**Task instructions**: Repeat every line below exactly, word for word.

**Entries shown**:

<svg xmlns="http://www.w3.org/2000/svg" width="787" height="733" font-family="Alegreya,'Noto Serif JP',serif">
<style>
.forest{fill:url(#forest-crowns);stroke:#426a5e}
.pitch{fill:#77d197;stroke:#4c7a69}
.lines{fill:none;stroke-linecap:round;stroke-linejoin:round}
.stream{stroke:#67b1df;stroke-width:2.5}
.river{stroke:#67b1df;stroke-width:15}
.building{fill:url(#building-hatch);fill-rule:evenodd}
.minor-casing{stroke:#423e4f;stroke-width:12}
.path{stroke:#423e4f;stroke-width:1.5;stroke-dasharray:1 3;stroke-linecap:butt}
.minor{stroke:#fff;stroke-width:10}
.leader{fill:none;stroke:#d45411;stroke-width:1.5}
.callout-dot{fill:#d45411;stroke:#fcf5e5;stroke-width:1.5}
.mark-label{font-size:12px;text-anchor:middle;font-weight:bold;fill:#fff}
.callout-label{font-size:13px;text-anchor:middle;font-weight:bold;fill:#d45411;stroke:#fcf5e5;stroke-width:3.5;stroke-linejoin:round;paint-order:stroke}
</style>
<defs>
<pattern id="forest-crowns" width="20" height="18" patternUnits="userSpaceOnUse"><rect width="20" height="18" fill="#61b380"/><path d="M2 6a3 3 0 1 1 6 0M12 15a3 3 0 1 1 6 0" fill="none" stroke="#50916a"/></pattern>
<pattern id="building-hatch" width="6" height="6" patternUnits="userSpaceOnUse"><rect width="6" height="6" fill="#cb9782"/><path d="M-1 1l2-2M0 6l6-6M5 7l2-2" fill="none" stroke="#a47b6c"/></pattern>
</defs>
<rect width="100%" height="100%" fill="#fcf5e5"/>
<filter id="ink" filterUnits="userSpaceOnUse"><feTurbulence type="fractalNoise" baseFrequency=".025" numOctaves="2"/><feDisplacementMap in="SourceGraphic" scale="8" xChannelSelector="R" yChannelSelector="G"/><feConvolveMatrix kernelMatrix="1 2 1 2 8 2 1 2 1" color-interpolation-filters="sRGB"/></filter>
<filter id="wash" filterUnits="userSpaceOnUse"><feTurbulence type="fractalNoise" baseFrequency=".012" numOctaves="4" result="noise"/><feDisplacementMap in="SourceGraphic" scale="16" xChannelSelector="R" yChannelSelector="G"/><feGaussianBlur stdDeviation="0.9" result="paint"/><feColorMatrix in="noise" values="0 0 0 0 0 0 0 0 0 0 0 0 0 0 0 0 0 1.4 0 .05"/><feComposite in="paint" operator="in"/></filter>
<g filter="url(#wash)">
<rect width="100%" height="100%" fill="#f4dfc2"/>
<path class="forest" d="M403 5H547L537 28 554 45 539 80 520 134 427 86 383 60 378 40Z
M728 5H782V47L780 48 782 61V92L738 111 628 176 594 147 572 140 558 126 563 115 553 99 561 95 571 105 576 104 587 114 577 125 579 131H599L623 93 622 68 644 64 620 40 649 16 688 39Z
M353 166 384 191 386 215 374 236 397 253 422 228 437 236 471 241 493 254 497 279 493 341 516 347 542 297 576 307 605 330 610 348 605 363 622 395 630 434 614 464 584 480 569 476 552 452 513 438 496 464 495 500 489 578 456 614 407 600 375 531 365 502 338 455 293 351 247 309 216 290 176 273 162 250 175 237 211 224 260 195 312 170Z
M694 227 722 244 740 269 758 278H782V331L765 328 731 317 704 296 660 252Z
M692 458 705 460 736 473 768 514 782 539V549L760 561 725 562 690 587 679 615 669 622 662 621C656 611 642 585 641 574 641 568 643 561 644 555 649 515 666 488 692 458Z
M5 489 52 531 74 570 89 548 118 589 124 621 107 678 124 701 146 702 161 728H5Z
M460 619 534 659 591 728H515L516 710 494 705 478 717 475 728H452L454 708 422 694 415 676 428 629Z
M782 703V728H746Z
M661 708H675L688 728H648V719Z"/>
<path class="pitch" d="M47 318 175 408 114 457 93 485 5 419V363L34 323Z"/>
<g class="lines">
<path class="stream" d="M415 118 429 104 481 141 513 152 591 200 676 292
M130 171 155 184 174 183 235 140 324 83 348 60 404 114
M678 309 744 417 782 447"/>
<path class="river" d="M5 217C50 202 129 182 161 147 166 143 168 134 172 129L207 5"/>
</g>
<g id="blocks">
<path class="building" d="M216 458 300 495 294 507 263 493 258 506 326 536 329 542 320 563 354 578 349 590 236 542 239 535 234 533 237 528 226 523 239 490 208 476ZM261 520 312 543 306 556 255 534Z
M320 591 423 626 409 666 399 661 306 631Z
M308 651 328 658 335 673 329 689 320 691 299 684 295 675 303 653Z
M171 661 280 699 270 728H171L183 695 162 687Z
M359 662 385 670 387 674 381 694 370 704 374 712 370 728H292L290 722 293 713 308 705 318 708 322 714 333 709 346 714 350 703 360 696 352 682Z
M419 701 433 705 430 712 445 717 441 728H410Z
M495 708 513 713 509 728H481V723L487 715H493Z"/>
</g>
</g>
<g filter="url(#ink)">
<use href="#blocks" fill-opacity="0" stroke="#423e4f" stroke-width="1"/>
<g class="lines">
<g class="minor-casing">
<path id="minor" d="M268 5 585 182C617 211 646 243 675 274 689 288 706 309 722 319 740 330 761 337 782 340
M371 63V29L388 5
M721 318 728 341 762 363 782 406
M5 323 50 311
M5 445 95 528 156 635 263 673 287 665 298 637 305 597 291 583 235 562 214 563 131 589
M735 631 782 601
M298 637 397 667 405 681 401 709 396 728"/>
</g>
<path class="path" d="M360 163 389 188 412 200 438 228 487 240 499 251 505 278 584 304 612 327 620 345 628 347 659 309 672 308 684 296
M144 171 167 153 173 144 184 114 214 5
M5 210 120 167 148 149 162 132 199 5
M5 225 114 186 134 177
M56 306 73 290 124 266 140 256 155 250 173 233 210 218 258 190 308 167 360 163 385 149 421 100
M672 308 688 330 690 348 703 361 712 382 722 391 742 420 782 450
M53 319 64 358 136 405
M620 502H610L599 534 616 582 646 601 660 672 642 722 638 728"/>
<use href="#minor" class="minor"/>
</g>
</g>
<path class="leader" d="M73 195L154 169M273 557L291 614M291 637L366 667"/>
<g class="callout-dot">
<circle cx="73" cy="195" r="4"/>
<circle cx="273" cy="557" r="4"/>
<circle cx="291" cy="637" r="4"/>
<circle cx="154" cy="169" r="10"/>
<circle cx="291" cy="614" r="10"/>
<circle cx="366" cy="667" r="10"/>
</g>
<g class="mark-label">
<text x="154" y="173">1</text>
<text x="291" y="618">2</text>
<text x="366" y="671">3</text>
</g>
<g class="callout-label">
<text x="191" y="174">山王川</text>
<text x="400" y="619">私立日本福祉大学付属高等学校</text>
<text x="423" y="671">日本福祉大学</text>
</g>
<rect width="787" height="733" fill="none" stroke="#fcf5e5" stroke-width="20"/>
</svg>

**Output for this task**:
<svg xmlns="http://www.w3.org/2000/svg" width="787" height="733" font-family="Alegreya,'Noto Serif JP',serif">
<style>
.forest{fill:url(#forest-crowns);stroke:#426a5e}
.pitch{fill:#77d197;stroke:#4c7a69}
.lines{fill:none;stroke-linecap:round;stroke-linejoin:round}
.stream{stroke:#67b1df;stroke-width:2.5}
.river{stroke:#67b1df;stroke-width:15}
.building{fill:url(#building-hatch);fill-rule:evenodd}
.minor-casing{stroke:#423e4f;stroke-width:12}
.path{stroke:#423e4f;stroke-width:1.5;stroke-dasharray:1 3;stroke-linecap:butt}
.minor{stroke:#fff;stroke-width:10}
.leader{fill:none;stroke:#d45411;stroke-width:1.5}
.callout-dot{fill:#d45411;stroke:#fcf5e5;stroke-width:1.5}
.mark-label{font-size:12px;text-anchor:middle;font-weight:bold;fill:#fff}
.callout-label{font-size:13px;text-anchor:middle;font-weight:bold;fill:#d45411;stroke:#fcf5e5;stroke-width:3.5;stroke-linejoin:round;paint-order:stroke}
</style>
<defs>
<pattern id="forest-crowns" width="20" height="18" patternUnits="userSpaceOnUse"><rect width="20" height="18" fill="#61b380"/><path d="M2 6a3 3 0 1 1 6 0M12 15a3 3 0 1 1 6 0" fill="none" stroke="#50916a"/></pattern>
<pattern id="building-hatch" width="6" height="6" patternUnits="userSpaceOnUse"><rect width="6" height="6" fill="#cb9782"/><path d="M-1 1l2-2M0 6l6-6M5 7l2-2" fill="none" stroke="#a47b6c"/></pattern>
</defs>
<rect width="100%" height="100%" fill="#fcf5e5"/>
<filter id="ink" filterUnits="userSpaceOnUse"><feTurbulence type="fractalNoise" baseFrequency=".025" numOctaves="2"/><feDisplacementMap in="SourceGraphic" scale="8" xChannelSelector="R" yChannelSelector="G"/><feConvolveMatrix kernelMatrix="1 2 1 2 8 2 1 2 1" color-interpolation-filters="sRGB"/></filter>
<filter id="wash" filterUnits="userSpaceOnUse"><feTurbulence type="fractalNoise" baseFrequency=".012" numOctaves="4" result="noise"/><feDisplacementMap in="SourceGraphic" scale="16" xChannelSelector="R" yChannelSelector="G"/><feGaussianBlur stdDeviation="0.9" result="paint"/><feColorMatrix in="noise" values="0 0 0 0 0 0 0 0 0 0 0 0 0 0 0 0 0 1.4 0 .05"/><feComposite in="paint" operator="in"/></filter>
<g filter="url(#wash)">
<rect width="100%" height="100%" fill="#f4dfc2"/>
<path class="forest" d="M403 5H547L537 28 554 45 539 80 520 134 427 86 383 60 378 40Z
M728 5H782V47L780 48 782 61V92L738 111 628 176 594 147 572 140 558 126 563 115 553 99 561 95 571 105 576 104 587 114 577 125 579 131H599L623 93 622 68 644 64 620 40 649 16 688 39Z
M353 166 384 191 386 215 374 236 397 253 422 228 437 236 471 241 493 254 497 279 493 341 516 347 542 297 576 307 605 330 610 348 605 363 622 395 630 434 614 464 584 480 569 476 552 452 513 438 496 464 495 500 489 578 456 614 407 600 375 531 365 502 338 455 293 351 247 309 216 290 176 273 162 250 175 237 211 224 260 195 312 170Z
M694 227 722 244 740 269 758 278H782V331L765 328 731 317 704 296 660 252Z
M692 458 705 460 736 473 768 514 782 539V549L760 561 725 562 690 587 679 615 669 622 662 621C656 611 642 585 641 574 641 568 643 561 644 555 649 515 666 488 692 458Z
M5 489 52 531 74 570 89 548 118 589 124 621 107 678 124 701 146 702 161 728H5Z
M460 619 534 659 591 728H515L516 710 494 705 478 717 475 728H452L454 708 422 694 415 676 428 629Z
M782 703V728H746Z
M661 708H675L688 728H648V719Z"/>
<path class="pitch" d="M47 318 175 408 114 457 93 485 5 419V363L34 323Z"/>
<g class="lines">
<path class="stream" d="M415 118 429 104 481 141 513 152 591 200 676 292
M130 171 155 184 174 183 235 140 324 83 348 60 404 114
M678 309 744 417 782 447"/>
<path class="river" d="M5 217C50 202 129 182 161 147 166 143 168 134 172 129L207 5"/>
</g>
<g id="blocks">
<path class="building" d="M216 458 300 495 294 507 263 493 258 506 326 536 329 542 320 563 354 578 349 590 236 542 239 535 234 533 237 528 226 523 239 490 208 476ZM261 520 312 543 306 556 255 534Z
M320 591 423 626 409 666 399 661 306 631Z
M308 651 328 658 335 673 329 689 320 691 299 684 295 675 303 653Z
M171 661 280 699 270 728H171L183 695 162 687Z
M359 662 385 670 387 674 381 694 370 704 374 712 370 728H292L290 722 293 713 308 705 318 708 322 714 333 709 346 714 350 703 360 696 352 682Z
M419 701 433 705 430 712 445 717 441 728H410Z
M495 708 513 713 509 728H481V723L487 715H493Z"/>
</g>
</g>
<g filter="url(#ink)">
<use href="#blocks" fill-opacity="0" stroke="#423e4f" stroke-width="1"/>
<g class="lines">
<g class="minor-casing">
<path id="minor" d="M268 5 585 182C617 211 646 243 675 274 689 288 706 309 722 319 740 330 761 337 782 340
M371 63V29L388 5
M721 318 728 341 762 363 782 406
M5 323 50 311
M5 445 95 528 156 635 263 673 287 665 298 637 305 597 291 583 235 562 214 563 131 589
M735 631 782 601
M298 637 397 667 405 681 401 709 396 728"/>
</g>
<path class="path" d="M360 163 389 188 412 200 438 228 487 240 499 251 505 278 584 304 612 327 620 345 628 347 659 309 672 308 684 296
M144 171 167 153 173 144 184 114 214 5
M5 210 120 167 148 149 162 132 199 5
M5 225 114 186 134 177
M56 306 73 290 124 266 140 256 155 250 173 233 210 218 258 190 308 167 360 163 385 149 421 100
M672 308 688 330 690 348 703 361 712 382 722 391 742 420 782 450
M53 319 64 358 136 405
M620 502H610L599 534 616 582 646 601 660 672 642 722 638 728"/>
<use href="#minor" class="minor"/>
</g>
</g>
<path class="leader" d="M73 195L154 169M273 557L291 614M291 637L366 667"/>
<g class="callout-dot">
<circle cx="73" cy="195" r="4"/>
<circle cx="273" cy="557" r="4"/>
<circle cx="291" cy="637" r="4"/>
<circle cx="154" cy="169" r="10"/>
<circle cx="291" cy="614" r="10"/>
<circle cx="366" cy="667" r="10"/>
</g>
<g class="mark-label">
<text x="154" y="173">1</text>
<text x="291" y="618">2</text>
<text x="366" y="671">3</text>
</g>
<g class="callout-label">
<text x="191" y="174">山王川</text>
<text x="400" y="619">私立日本福祉大学付属高等学校</text>
<text x="423" y="671">日本福祉大学</text>
</g>
<rect width="787" height="733" fill="none" stroke="#fcf5e5" stroke-width="20"/>
</svg>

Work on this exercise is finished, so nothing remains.